TASK OBJECTIVE:
Can you give the lines from the start of the rows through the line containing "12 months warranty" as a Markdown table with the columns Number and Text, numbering each line and leaving out any blank ones?

### EXTRACTED INFORMATION ###

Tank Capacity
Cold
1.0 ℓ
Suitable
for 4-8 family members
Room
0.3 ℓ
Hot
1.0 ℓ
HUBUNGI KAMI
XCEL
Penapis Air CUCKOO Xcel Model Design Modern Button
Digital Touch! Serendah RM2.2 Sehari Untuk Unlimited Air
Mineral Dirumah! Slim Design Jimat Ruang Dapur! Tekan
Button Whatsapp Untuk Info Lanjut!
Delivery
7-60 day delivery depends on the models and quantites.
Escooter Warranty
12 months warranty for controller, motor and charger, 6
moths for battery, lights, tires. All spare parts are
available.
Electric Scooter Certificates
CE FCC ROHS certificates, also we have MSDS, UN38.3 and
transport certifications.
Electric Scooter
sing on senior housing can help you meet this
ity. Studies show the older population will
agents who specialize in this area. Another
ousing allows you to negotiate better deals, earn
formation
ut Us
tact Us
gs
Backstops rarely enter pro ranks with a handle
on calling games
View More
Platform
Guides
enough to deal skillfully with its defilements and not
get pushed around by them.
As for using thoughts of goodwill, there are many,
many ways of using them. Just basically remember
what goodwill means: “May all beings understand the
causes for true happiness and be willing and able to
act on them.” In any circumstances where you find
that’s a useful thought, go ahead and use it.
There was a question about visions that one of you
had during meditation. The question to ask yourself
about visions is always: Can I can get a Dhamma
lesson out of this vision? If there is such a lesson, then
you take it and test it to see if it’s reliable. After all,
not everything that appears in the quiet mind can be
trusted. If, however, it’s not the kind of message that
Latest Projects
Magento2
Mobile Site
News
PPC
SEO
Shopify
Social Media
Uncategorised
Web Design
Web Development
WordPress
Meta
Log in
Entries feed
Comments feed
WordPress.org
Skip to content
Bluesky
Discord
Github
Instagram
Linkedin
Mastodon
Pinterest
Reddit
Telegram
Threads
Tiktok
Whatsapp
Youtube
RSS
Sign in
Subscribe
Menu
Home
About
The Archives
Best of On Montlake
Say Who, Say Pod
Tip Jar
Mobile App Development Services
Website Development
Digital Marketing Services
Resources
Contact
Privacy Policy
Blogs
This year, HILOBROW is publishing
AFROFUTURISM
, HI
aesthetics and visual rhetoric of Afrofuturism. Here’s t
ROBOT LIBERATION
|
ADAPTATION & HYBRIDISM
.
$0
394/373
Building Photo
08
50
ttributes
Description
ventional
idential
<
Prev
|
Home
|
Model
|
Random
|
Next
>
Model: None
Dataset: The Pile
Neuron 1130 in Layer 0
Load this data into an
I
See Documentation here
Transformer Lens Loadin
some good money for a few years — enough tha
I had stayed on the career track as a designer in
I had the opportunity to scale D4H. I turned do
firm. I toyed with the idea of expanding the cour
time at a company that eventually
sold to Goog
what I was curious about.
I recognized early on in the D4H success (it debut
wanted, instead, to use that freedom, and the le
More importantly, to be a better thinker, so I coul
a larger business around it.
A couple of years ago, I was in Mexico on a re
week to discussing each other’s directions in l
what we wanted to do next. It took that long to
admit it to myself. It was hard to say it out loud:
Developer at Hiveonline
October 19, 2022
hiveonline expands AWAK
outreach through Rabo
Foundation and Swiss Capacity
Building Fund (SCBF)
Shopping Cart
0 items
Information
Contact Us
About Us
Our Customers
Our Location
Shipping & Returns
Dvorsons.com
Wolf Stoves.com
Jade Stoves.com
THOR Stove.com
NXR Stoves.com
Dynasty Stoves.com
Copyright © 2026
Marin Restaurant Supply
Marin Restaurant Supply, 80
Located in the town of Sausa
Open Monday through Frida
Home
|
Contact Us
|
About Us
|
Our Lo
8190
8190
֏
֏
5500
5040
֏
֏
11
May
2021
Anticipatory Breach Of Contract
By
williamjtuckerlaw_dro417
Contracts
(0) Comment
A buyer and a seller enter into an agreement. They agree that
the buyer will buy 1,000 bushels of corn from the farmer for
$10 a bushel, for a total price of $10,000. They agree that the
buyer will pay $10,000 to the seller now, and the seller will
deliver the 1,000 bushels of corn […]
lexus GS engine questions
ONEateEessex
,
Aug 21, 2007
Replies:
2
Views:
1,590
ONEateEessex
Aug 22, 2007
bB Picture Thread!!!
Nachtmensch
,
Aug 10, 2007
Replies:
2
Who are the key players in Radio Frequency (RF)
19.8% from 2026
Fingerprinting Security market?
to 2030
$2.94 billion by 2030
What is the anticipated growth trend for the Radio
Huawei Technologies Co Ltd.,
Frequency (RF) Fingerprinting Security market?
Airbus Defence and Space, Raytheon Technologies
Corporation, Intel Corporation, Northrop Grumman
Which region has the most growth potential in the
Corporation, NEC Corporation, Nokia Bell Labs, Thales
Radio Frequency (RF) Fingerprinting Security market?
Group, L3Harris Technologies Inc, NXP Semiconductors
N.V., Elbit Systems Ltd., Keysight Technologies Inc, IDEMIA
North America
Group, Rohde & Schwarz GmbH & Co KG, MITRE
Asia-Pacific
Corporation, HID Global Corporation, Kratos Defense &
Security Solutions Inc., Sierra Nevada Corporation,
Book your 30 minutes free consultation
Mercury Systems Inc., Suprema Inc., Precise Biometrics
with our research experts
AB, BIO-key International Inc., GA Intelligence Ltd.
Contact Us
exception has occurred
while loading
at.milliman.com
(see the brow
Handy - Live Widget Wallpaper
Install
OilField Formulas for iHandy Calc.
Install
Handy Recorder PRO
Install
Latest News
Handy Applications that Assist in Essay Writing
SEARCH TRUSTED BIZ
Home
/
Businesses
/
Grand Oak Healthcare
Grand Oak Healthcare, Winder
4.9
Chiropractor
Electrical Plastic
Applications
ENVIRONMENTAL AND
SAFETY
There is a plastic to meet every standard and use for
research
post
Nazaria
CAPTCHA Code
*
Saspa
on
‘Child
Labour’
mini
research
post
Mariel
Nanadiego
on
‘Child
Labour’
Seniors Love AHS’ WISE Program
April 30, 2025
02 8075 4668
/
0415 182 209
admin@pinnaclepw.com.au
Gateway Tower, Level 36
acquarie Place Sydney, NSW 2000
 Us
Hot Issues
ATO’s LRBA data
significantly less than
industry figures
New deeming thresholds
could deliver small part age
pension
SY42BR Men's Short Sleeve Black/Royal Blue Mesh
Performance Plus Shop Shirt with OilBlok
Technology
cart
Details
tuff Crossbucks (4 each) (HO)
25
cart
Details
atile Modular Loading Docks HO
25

###

WORKED SOLUTION:
| Number | Text |
|---|---|
| 1 | Tank Capacity |
| 2 | Cold |
| 3 | 1.0 ℓ |
| 4 | Suitable |
| 5 | for 4-8 family members |
| 6 | Room |
| 7 | 0.3 ℓ |
| 8 | Hot |
| 9 | 1.0 ℓ |
| 10 | HUBUNGI KAMI |
| 11 | XCEL |
| 12 | Penapis Air CUCKOO Xcel Model Design Modern Button |
| 13 | Digital Touch! Serendah RM2.2 Sehari Untuk Unlimited Air |
| 14 | Mineral Dirumah! Slim Design Jimat Ruang Dapur! Tekan |
| 15 | Button Whatsapp Untuk Info Lanjut! |
| 16 | Delivery |
| 17 | 7-60 day delivery depends on the models and quantites. |
| 18 | Escooter Warranty |
| 19 | 12 months warranty for controller, motor and charger, 6 |